O Botafogo entrou em março com um dilema que resume bem o futebol de SAF: tem proposta europeia relevante por Arthur Cabral, admite lacunas no elenco e precisa resolver tudo isso antes que a janela do mercado interno feche, no dia 27 de março ou esperar a próxima internacional.
A oferta que movimenta os bastidores vem do Torino. Os italianos sinalizaram valores na casa de € 12 milhões por Arthur Cabral — com composição entre parte fixa e bônus por metas. Não é a primeira vez que o interesse aparece, mas agora ele voltou com número concreto, o que obriga o clube a dar uma resposta.
Só que o time precisa tomar uma decisão. Dificilmente um rival brasileiro pagará este valor, o que obrigaria que a venda ao Torino ficasse para o meio do ano. Neste caso, a solução seria comprar jogadores confiando em uma venda a ser feita em alguns meses.
Por que a venda de Arthur Cabral é uma “decisão de balanço”
Centroavante é a posição mais cara e mais cobiçada do mercado europeu. Arthur Cabral tem esse perfil: físico, referência na área e nome com circulação no futebol do Velho Continente. Para o Botafogo, uma saída por € 12 milhões pode parecer boa contabilmente — mas só é realmente boa se vier acompanhada de um plano claro de reposição.
E o que complica o cenário é que o clube não está olhando para apenas uma possível saída. O Olympique de Marselha apresentou proposta por Artur, o camisa 7, em modelo de empréstimo com obrigação de compra por metas. O técnico Martín Anselmi indicou preferência por mantê-lo, mas a pressão existe.
O Botafogo pode, portanto, perder centroavante e ponta de velocidade na mesma janela.

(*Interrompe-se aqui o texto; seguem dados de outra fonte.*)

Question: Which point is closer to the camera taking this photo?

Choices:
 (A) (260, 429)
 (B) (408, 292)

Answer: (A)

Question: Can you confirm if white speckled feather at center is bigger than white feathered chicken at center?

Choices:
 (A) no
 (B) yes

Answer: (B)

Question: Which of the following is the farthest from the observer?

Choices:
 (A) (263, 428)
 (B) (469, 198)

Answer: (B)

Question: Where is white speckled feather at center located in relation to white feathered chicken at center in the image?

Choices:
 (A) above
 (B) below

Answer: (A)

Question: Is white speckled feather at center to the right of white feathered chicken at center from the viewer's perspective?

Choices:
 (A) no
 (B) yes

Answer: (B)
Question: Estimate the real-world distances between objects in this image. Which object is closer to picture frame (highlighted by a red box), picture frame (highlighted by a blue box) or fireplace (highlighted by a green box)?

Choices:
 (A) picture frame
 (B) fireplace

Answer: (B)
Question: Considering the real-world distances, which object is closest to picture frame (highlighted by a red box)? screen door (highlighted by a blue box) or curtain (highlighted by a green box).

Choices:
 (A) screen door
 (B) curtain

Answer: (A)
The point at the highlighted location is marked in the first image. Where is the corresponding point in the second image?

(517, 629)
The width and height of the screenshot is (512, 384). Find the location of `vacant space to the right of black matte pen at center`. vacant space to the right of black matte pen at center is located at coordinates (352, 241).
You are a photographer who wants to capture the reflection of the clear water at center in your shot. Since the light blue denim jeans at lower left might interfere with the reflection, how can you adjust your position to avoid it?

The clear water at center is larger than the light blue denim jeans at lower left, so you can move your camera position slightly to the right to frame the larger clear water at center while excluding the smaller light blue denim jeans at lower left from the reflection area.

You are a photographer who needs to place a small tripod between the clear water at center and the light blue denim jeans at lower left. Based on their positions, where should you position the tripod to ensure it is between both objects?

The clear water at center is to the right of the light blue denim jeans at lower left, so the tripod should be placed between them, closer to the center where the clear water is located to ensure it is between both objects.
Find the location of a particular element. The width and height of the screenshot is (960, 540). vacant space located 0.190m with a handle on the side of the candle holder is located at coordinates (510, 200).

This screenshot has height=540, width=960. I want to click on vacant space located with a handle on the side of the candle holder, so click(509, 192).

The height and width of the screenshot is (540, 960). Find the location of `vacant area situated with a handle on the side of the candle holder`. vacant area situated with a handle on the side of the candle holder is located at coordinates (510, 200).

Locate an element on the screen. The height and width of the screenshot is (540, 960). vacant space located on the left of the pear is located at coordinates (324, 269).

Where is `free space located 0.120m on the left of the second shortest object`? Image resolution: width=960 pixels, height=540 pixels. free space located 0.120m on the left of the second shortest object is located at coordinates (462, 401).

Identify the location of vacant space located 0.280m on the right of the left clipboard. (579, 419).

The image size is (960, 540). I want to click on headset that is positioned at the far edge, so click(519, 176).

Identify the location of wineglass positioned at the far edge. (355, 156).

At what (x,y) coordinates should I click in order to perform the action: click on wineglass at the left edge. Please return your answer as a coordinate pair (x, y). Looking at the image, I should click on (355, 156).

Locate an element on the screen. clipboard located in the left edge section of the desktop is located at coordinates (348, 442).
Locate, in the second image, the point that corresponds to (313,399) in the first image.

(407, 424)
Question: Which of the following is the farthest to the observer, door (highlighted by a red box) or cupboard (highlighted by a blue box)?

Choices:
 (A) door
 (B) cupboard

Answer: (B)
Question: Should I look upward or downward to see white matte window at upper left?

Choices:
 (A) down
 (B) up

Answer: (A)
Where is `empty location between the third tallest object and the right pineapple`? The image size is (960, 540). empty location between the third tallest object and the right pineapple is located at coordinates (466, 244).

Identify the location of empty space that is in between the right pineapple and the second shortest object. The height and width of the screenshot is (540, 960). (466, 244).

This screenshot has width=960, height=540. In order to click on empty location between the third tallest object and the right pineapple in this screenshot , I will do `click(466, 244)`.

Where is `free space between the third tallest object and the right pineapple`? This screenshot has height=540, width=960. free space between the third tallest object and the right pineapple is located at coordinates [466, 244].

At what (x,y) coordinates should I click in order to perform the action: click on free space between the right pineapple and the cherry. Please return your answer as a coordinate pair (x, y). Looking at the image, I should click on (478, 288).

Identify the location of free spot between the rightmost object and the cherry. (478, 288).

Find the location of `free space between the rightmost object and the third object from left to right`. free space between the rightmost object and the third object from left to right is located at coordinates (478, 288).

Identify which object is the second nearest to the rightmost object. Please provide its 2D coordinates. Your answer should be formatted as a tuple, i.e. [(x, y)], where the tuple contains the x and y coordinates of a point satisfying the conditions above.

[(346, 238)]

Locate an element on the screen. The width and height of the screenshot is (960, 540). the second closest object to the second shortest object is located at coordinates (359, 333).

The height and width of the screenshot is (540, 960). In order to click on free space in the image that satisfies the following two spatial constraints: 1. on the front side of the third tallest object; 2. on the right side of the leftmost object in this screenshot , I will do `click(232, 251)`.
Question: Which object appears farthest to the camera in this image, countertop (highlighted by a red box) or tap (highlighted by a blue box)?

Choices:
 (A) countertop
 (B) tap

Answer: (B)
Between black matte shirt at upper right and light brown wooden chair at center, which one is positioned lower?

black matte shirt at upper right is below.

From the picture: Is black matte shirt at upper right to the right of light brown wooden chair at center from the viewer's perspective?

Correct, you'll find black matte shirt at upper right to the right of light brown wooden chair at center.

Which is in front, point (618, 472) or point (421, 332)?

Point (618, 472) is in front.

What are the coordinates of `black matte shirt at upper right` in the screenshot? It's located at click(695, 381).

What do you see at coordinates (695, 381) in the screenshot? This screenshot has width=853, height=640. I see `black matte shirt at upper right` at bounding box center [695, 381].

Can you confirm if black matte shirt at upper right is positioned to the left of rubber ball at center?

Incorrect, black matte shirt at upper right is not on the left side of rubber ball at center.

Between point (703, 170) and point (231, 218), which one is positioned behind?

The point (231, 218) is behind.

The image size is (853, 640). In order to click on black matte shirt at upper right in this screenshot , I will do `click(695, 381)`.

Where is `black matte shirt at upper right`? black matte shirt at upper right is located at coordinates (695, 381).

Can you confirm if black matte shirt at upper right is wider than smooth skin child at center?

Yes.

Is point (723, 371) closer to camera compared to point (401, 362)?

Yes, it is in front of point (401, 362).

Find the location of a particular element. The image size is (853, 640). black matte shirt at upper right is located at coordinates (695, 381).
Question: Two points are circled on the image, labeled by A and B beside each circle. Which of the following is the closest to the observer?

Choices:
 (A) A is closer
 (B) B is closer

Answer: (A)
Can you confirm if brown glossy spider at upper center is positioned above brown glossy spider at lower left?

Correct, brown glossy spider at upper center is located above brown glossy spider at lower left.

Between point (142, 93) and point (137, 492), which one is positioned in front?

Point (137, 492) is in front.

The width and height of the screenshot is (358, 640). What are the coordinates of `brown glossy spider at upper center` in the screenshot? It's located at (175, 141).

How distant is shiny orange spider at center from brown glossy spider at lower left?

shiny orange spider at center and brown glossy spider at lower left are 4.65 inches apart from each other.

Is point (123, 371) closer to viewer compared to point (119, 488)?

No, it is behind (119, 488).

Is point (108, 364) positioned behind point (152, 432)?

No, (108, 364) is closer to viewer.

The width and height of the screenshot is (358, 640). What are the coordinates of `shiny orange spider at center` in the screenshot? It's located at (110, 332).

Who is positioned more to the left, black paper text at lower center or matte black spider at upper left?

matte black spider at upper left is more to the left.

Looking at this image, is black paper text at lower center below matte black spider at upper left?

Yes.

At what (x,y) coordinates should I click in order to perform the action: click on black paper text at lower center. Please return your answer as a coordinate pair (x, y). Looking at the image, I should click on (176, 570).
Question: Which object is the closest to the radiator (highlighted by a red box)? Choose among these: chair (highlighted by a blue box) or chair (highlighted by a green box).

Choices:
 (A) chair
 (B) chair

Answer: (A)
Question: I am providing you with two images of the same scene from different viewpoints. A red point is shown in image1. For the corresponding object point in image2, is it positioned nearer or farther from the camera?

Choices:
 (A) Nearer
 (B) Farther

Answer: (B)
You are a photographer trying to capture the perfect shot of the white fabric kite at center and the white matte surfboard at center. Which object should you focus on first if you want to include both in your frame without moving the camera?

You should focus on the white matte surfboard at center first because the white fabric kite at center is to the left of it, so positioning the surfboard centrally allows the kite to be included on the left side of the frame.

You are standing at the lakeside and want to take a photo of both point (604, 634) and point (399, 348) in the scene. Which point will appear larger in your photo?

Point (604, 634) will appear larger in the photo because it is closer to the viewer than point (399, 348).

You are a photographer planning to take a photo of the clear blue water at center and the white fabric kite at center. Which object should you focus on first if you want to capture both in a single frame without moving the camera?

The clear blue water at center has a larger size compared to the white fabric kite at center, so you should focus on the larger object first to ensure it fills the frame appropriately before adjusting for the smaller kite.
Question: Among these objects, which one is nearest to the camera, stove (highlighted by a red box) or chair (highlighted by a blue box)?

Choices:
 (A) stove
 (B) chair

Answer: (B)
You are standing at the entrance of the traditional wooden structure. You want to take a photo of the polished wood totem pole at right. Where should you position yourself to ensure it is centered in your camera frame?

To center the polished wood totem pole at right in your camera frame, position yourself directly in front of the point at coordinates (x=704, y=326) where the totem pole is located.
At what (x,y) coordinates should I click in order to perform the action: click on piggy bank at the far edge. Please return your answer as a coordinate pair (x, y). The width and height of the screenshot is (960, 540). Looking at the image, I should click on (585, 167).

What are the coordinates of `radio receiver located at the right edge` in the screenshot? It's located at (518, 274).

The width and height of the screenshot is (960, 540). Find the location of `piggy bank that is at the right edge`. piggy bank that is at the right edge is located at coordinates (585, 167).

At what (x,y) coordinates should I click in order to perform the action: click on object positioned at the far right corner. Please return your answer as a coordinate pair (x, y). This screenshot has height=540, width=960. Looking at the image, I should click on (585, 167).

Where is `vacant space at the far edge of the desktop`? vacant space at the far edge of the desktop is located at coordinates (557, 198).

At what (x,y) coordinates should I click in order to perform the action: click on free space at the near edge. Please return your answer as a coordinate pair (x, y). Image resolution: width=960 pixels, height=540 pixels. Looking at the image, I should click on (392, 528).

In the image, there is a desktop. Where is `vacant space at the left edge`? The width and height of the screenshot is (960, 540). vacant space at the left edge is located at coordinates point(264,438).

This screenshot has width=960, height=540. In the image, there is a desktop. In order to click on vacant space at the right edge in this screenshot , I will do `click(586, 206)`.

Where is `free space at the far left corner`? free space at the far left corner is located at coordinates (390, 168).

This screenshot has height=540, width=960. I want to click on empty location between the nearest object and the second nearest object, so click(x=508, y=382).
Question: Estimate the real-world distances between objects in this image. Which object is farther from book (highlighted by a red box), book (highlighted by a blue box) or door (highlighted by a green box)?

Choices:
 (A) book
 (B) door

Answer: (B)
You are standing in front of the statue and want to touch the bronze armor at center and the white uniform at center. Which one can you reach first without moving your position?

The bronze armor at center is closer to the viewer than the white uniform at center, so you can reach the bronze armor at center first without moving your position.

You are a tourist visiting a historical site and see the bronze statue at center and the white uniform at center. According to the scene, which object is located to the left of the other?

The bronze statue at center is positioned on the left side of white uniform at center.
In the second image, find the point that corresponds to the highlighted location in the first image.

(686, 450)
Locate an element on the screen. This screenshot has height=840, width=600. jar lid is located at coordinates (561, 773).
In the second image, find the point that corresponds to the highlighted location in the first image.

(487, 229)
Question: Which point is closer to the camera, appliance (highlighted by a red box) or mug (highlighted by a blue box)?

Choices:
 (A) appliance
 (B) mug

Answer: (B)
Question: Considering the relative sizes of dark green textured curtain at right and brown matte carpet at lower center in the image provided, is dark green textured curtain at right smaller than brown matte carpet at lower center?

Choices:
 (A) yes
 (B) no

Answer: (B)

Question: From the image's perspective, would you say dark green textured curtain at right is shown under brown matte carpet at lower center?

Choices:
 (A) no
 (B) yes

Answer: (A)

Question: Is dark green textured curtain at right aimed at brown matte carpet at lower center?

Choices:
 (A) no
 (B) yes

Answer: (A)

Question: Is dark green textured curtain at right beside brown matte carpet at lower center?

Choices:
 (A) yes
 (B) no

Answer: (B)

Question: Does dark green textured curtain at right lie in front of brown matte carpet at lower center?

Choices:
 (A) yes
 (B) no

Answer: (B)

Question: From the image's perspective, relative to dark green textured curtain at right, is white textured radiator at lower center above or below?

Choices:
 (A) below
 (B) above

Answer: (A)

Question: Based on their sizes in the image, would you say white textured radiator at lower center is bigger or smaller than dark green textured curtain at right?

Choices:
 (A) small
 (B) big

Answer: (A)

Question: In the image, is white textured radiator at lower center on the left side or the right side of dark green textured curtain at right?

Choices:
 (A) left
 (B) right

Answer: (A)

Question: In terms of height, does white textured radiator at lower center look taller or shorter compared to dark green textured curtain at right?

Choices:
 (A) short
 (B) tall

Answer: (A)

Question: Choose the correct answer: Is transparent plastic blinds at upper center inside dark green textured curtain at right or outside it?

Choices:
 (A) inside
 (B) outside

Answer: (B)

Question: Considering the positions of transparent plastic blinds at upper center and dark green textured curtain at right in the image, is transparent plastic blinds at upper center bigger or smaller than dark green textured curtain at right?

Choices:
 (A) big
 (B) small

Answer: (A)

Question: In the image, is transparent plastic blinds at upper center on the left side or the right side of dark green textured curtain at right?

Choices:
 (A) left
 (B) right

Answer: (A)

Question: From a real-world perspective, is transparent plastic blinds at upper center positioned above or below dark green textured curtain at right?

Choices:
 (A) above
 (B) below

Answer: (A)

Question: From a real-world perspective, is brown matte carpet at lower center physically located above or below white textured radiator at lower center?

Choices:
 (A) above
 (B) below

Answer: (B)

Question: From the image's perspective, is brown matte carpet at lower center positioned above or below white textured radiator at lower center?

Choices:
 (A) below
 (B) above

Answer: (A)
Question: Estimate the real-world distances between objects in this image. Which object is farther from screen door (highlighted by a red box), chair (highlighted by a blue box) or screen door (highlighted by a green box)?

Botafogo já sabe onde dói: zagueiro e lateral-esquerdo
A direção do Botafogo admitiu internamente que ainda precisa preencher duas posições: um zagueiro e um lateral-esquerdo. A rota é o mercado interno, com atletas que disputaram os estaduais e estão disponíveis até o prazo final do mês.
Para a zaga, o nome que ganhou tração nas negociações é Dantas, do Novorizontino. Na lateral, os alvos seguem tratados com sigilo, mas a urgência foi reconhecida pelo próprio clube.
Vender para comprar — mas com precisão
Dinheiro de venda no futebol raramente é caixa livre. No caso do Botafogo, uma possível receita de € 12 milhões teria três destinos naturais: reposição cirúrgica nas posições deficitárias, aproveitamento de oportunidades do mercado interno com custo mais baixo, e blindagem do fluxo de caixa para não chegar em julho contraindo dívidas por desespero.
O risco esportivo é conhecido: vender um 9 por valor satisfatório só vira vitória se houver substituto pronto ou mudança consciente de sistema. Sem isso, o clube troca caixa por pontos perdidos — e pontos perdidos custam vaga, premiação e receita.